Richesse utile aux autres

«Quand nous pensons au ‹corps social›, nous le voyons composé de parties égales. Or selon Calvin, nous ne sommes pas égaux en richesse, en intelligence, en éducation ou en talents. Dans ce corps, où nous recevons notre vie des autres et la leur donnons, plus on a reçu, plus il nous sera demandé (Lc 12, 48). Cela, même les païens l’ont compris. La philanthropie est d’abord cette humanité (Ac 27,2 ; 28,3). Le chrétien lui donne encore un autre sens, prenant exemple sur celle de Dieu (Tite 3,4).»

Donner à une institution, non à l'Église

«Au moment de la Réformation, tous les biens de l’ancienne Église ont été donnés aux œuvres pour les malades et les démunis. L’idée en est longtemps restée. Plutôt que de donner à l’Église pour des dépenses somptuaires, ou au pauvre ‹main dans la main›, on a préféré donner à des institutions qui feraient usage de cet argent avec professionnalisme. Certaines de ces institutions subsistent, comme l’Hospice général à Genève, fondé en 1535.»

Ne pas être esclave de l’argent

«Calvin en était convaincu. Mieux vaudrait ne pas être riche, vivre simplement et se contenter de peu. Mais si la richesse nous est donnée, on ne doit pas la refuser, car dangereuse et illusoire pour soi, elle peut être utile aux autres. C’est pour eux qu’il faut l’accepter, la gérer, la mettre à leur service. Ainsi le riche n’est jamais vraiment le propriétaire de ses biens, il en est le dépositaire et le gérant pour les autres.»

A chaque famille sa cause

«Longtemps, chaque grande famille protestante avait sa cause: abolition de la peine de mort, soutien à la guerre d’indépendance de la Grèce, lutte contre le travail dominical… Les industriels du textile mulhousien ont obtenu l’interdiction du travail des enfants, ce qui ménageait leurs intérêts: renoncer unilatéralement au travail des enfants aurait profité à leurs concurrents, catholiques, du Nord de la France. Ils ont ainsi fait un travail formidable qui a posé les bases du futur Bureau international du travail.»

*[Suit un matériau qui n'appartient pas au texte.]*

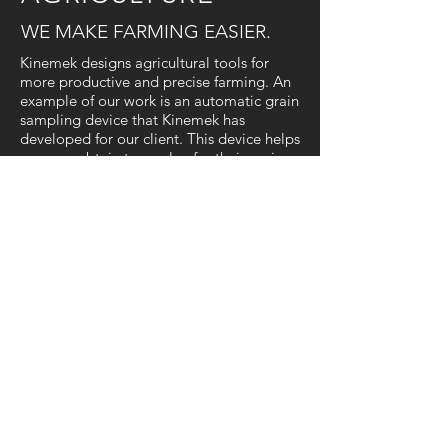
WE MAKE FARMING
EASIER.
Kinemek designs agricultural tools for
more productive and precise farming. An
example of our work is an automatic grain
sampling device that Kinemek has
developed for our client. This device helps
growers obtain true value for their grain
without the manual labour of taking
samples by hand.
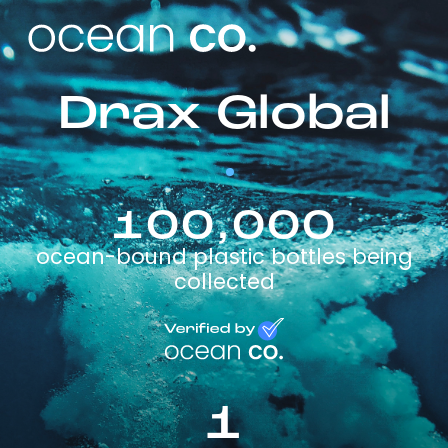
Drax Global
100,000
ocean-bound plastic bottles being
collected
1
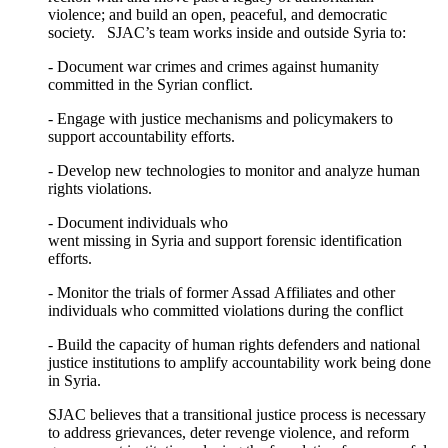
violence; and build an open, peaceful, and democratic
society. SJAC’s team works inside and outside Syria to:
- Document war crimes and crimes against humanity
committed in the Syrian conflict.
- Engage with justice mechanisms and policymakers to
support accountability efforts.
- Develop new technologies to monitor and analyze human
rights violations.
- Document individuals who
went missing in Syria and support forensic identification
efforts.
- Monitor the trials of former Assad Affiliates and other
individuals who committed violations during the conflict
- Build the capacity of human rights defenders and national
justice institutions to amplify accountability work being done
in Syria.
SJAC believes that a transitional justice process is necessary
to address grievances, deter revenge violence, and reform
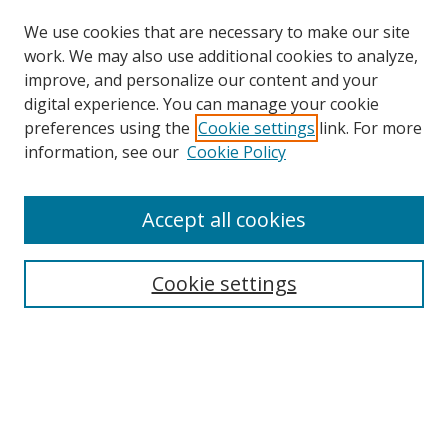
We use cookies that are necessary to make our site
work. We may also use additional cookies to analyze,
improve, and personalize our content and your
Browse
digital experience. You can manage your cookie
preferences using the
Cookie settings
link. For more
Collections
information, see our
Cookie Policy
Disciplines
Authors
Accept all cookies
Search
Enter search terms:
Cookie settings
Select context to search:
Advanced Search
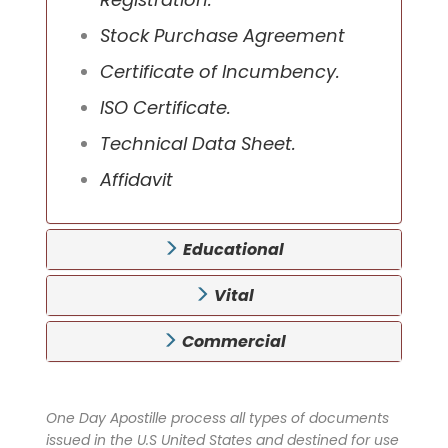
Stock Purchase Agreement
Certificate of Incumbency.
ISO Certificate.
Technical Data Sheet.
Affidavit
Educational
Vital
Commercial
One Day Apostille process all types of documents
issued in the U.S United States and destined for use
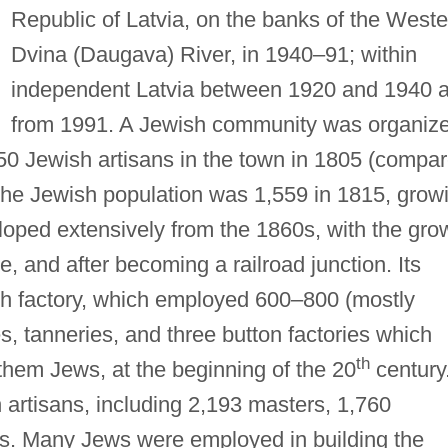
Republic of Latvia, on the banks of the Weste
Dvina (Daugava) River, in 1940–91; within
independent Latvia between 1920 and 1940 
from 1991. A Jewish community was organiz
0 Jewish artisans in the town in 1805 (compa
The Jewish population was 1,559 in 1815, grow
loped extensively from the 1860s, with the gro
de, and after becoming a railroad junction. Its
ch factory, which employed 600–800 (mostly
ies, tanneries, and three button factories which
th
hem Jews, at the beginning of the 20
century
 artisans, including 2,193 masters, 1,760
s. Many Jews were employed in building the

Des pionniers indispensables

«Au XXe siècle, bien des oeuvres philanthropiques ont été reprises par l’État. Néanmoins la philanthropie garde une place essentielle. Discrète, plus professionnelle, à l’écoute de ses bénéficiaires, elle est attentive à des besoins qui ne sont pas ou sont mal pris en charge. Par exemple, offrir un service de consultation conjugale et familiale pour des gens qui n’en auraient pas les moyens, ou avoir l’idée d’une vraie formation dans les camps de réfugiés. Un mécène protestant a ainsi mis toute son énergie et son réseau pour soutenir la formation des musulmans en Suisse en vue de faciliter leur intégration. Les philanthropes d’aujourd’hui sont des veilleurs. Comme les Rois mages, ils savent voir ce qui naît et ce qui grandit; ils ont le courage de suivre leur étoile et la générosité de partager leurs trésors.»